WHAT IS NEEDED — Render the data below as a Markdown table with the columns "Row" and "Line," giving each line its own numbered row. Skip blank lines and leave out the pictures.

DATA FOR THE TASK —
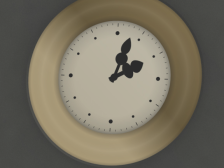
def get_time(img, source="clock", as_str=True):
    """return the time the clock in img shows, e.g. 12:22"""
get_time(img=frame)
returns 2:03
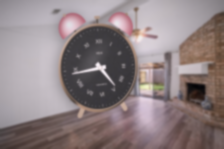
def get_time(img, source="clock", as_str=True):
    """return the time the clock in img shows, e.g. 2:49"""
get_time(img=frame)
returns 4:44
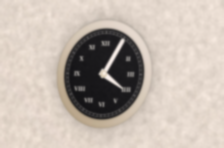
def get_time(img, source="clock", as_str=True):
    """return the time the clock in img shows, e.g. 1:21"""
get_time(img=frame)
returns 4:05
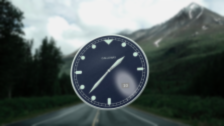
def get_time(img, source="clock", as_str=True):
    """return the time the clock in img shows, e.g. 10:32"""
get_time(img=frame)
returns 1:37
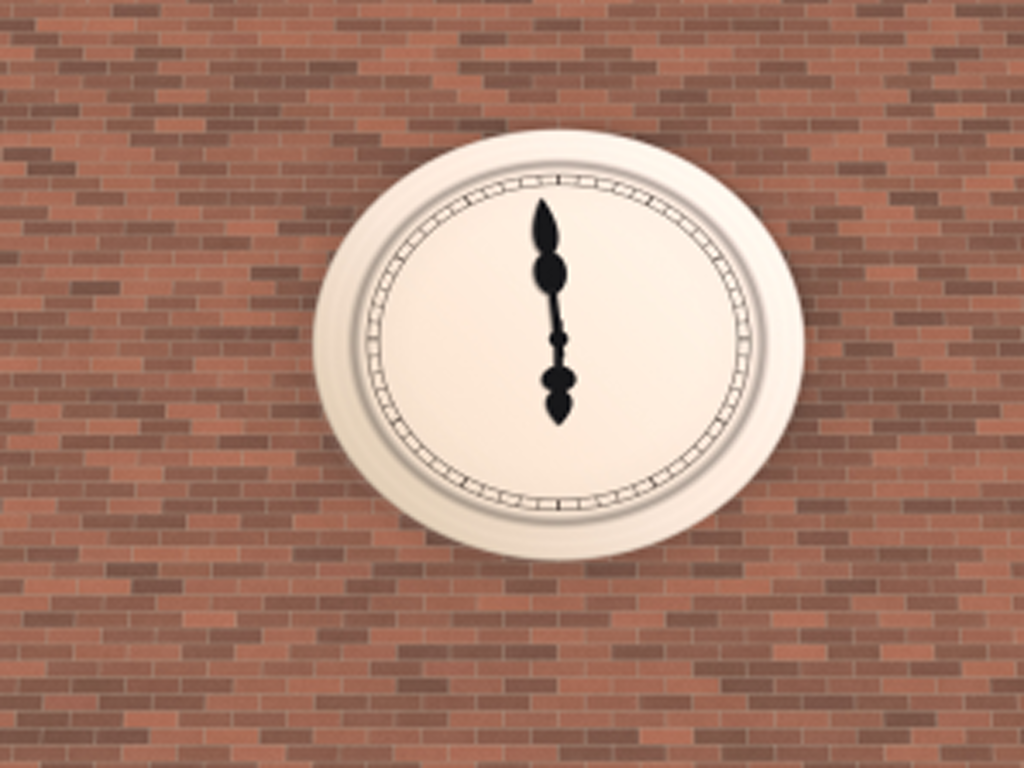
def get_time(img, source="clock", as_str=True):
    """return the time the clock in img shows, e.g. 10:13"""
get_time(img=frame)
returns 5:59
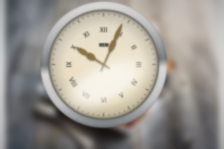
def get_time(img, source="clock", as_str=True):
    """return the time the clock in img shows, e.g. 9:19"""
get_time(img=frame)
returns 10:04
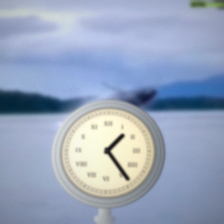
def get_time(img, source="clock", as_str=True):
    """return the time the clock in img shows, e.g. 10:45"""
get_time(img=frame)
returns 1:24
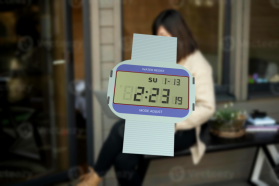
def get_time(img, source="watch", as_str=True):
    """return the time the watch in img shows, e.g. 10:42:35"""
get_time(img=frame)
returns 2:23:19
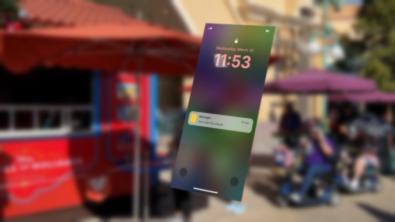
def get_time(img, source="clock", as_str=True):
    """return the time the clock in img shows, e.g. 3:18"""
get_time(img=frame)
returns 11:53
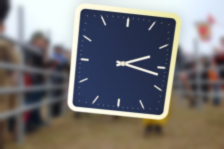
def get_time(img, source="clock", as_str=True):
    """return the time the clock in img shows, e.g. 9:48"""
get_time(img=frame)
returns 2:17
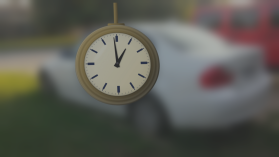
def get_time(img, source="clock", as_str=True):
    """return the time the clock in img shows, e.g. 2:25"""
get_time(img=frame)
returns 12:59
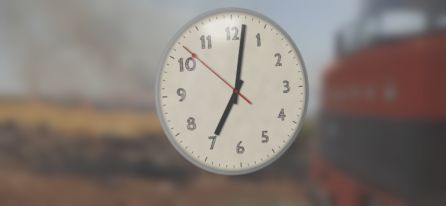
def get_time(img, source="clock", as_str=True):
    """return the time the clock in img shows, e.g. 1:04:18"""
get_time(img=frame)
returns 7:01:52
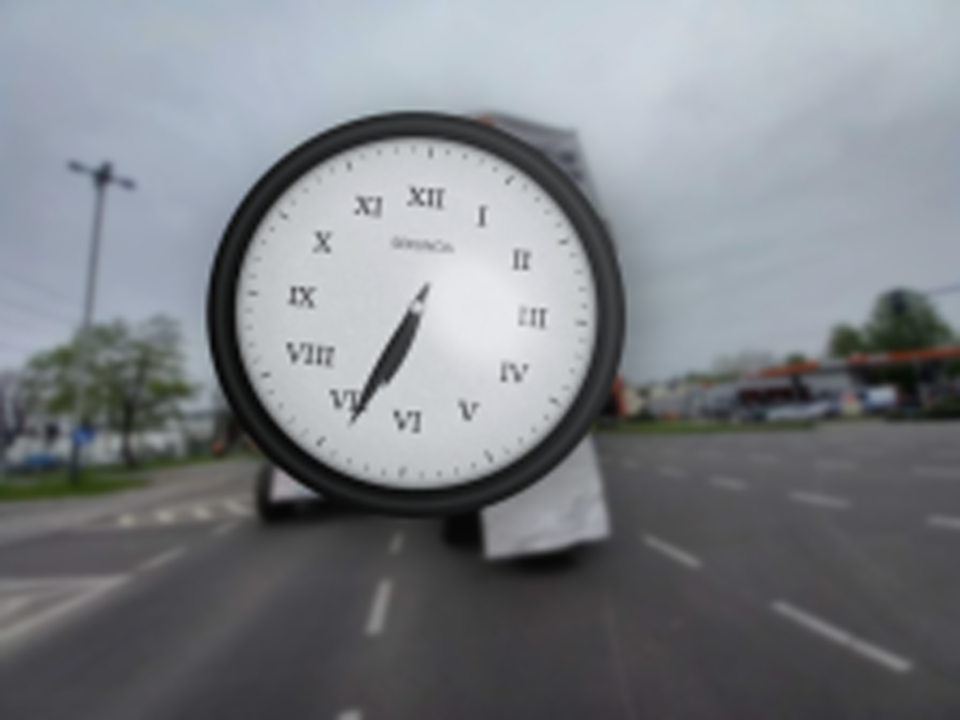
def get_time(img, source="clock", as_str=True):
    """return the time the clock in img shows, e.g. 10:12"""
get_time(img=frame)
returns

RESPONSE TO THE EXERCISE —
| Row | Line |
|---|---|
| 1 | def get_time(img, source="clock", as_str=True): |
| 2 |     """return the time the clock in img shows, e.g. 12:22""" |
| 3 | get_time(img=frame) |
| 4 | returns 2:03 |
| 5 | def get_time(img, source="clock", as_str=True): |
| 6 |     """return the time the clock in img shows, e.g. 2:49""" |
| 7 | get_time(img=frame) |
| 8 | returns 4:44 |
| 9 | def get_time(img, source="clock", as_str=True): |
| 10 |     """return the time the clock in img shows, e.g. 1:21""" |
| 11 | get_time(img=frame) |
| 12 | returns 4:05 |
| 13 | def get_time(img, source="clock", as_str=True): |
| 14 |     """return the time the clock in img shows, e.g. 10:32""" |
| 15 | get_time(img=frame) |
| 16 | returns 1:37 |
| 17 | def get_time(img, source="clock", as_str=True): |
| 18 |     """return the time the clock in img shows, e.g. 10:13""" |
| 19 | get_time(img=frame) |
| 20 | returns 5:59 |
| 21 | def get_time(img, source="clock", as_str=True): |
| 22 |     """return the time the clock in img shows, e.g. 9:19""" |
| 23 | get_time(img=frame) |
| 24 | returns 10:04 |
| 25 | def get_time(img, source="clock", as_str=True): |
| 26 |     """return the time the clock in img shows, e.g. 10:45""" |
| 27 | get_time(img=frame) |
| 28 | returns 1:24 |
| 29 | def get_time(img, source="watch", as_str=True): |
| 30 |     """return the time the watch in img shows, e.g. 10:42:35""" |
| 31 | get_time(img=frame) |
| 32 | returns 2:23:19 |
| 33 | def get_time(img, source="clock", as_str=True): |
| 34 |     """return the time the clock in img shows, e.g. 3:18""" |
| 35 | get_time(img=frame) |
| 36 | returns 11:53 |
| 37 | def get_time(img, source="clock", as_str=True): |
| 38 |     """return the time the clock in img shows, e.g. 9:48""" |
| 39 | get_time(img=frame) |
| 40 | returns 2:17 |
| 41 | def get_time(img, source="clock", as_str=True): |
| 42 |     """return the time the clock in img shows, e.g. 2:25""" |
| 43 | get_time(img=frame) |
| 44 | returns 12:59 |
| 45 | def get_time(img, source="clock", as_str=True): |
| 46 |     """return the time the clock in img shows, e.g. 1:04:18""" |
| 47 | get_time(img=frame) |
| 48 | returns 7:01:52 |
| 49 | def get_time(img, source="clock", as_str=True): |
| 50 |     """return the time the clock in img shows, e.g. 10:12""" |
| 51 | get_time(img=frame) |
| 52 | returns |